#### Materials provided ####

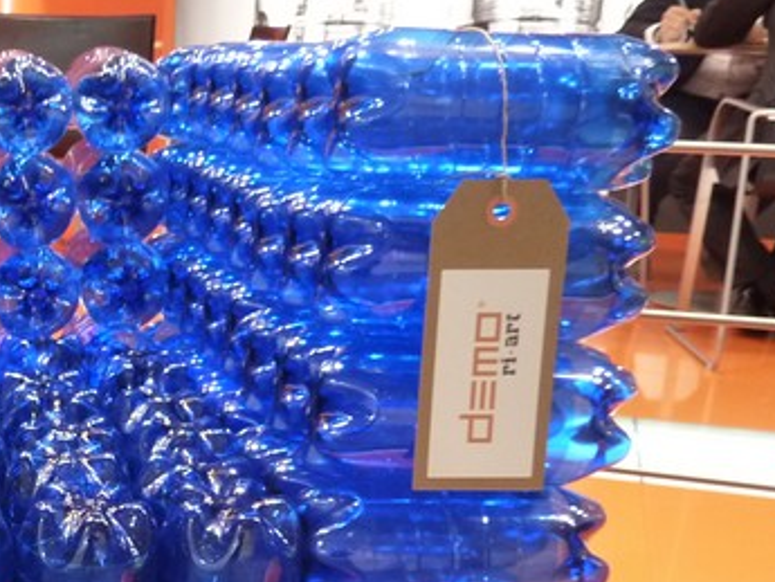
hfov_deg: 30.6
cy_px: 521
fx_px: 1299
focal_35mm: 58
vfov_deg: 24.5
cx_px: -22
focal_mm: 4.1
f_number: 3.3
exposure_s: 1/30
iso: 320
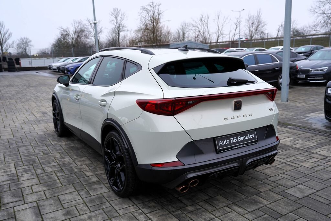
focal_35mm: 31
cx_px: 166
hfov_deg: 60.3
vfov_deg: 42.3
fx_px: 285
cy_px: 110
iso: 100
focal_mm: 31
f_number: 4
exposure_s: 1/80
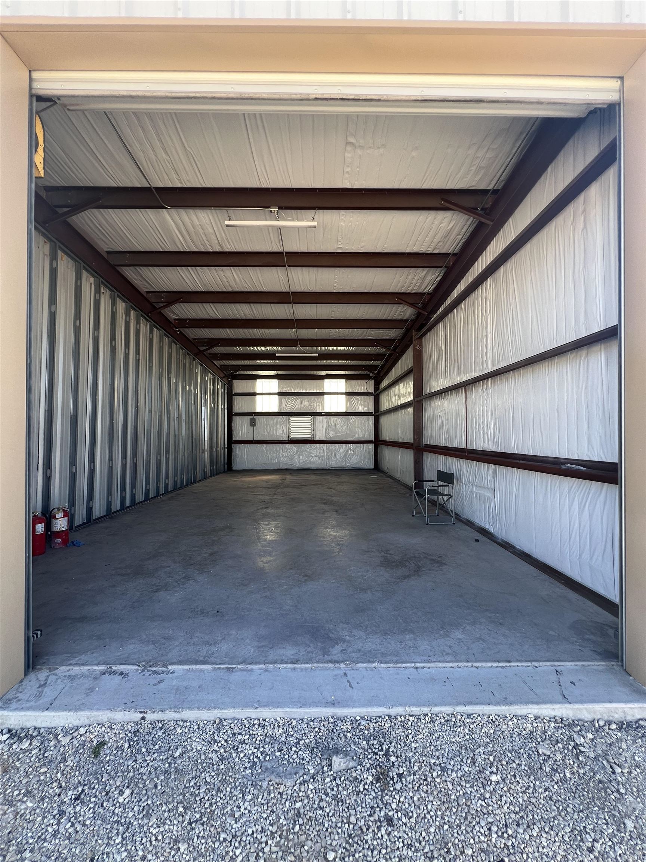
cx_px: 323
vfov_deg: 106.2
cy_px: 431
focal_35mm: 13
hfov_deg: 89.9
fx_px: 323
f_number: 1.8
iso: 32
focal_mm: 1.57
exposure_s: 1/142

####

** What to produce **
Give every record again without changing a word. Exclude the pictures.

** Task answer **
hfov_deg: 30.6
cy_px: 521
fx_px: 1299
focal_35mm: 58
vfov_deg: 24.5
cx_px: -22
focal_mm: 4.1
f_number: 3.3
exposure_s: 1/30
iso: 320
focal_35mm: 31
cx_px: 166
hfov_deg: 60.3
vfov_deg: 42.3
fx_px: 285
cy_px: 110
iso: 100
focal_mm: 31
f_number: 4
exposure_s: 1/80
cx_px: 323
vfov_deg: 106.2
cy_px: 431
focal_35mm: 13
hfov_deg: 89.9
fx_px: 323
f_number: 1.8
iso: 32
focal_mm: 1.57
exposure_s: 1/142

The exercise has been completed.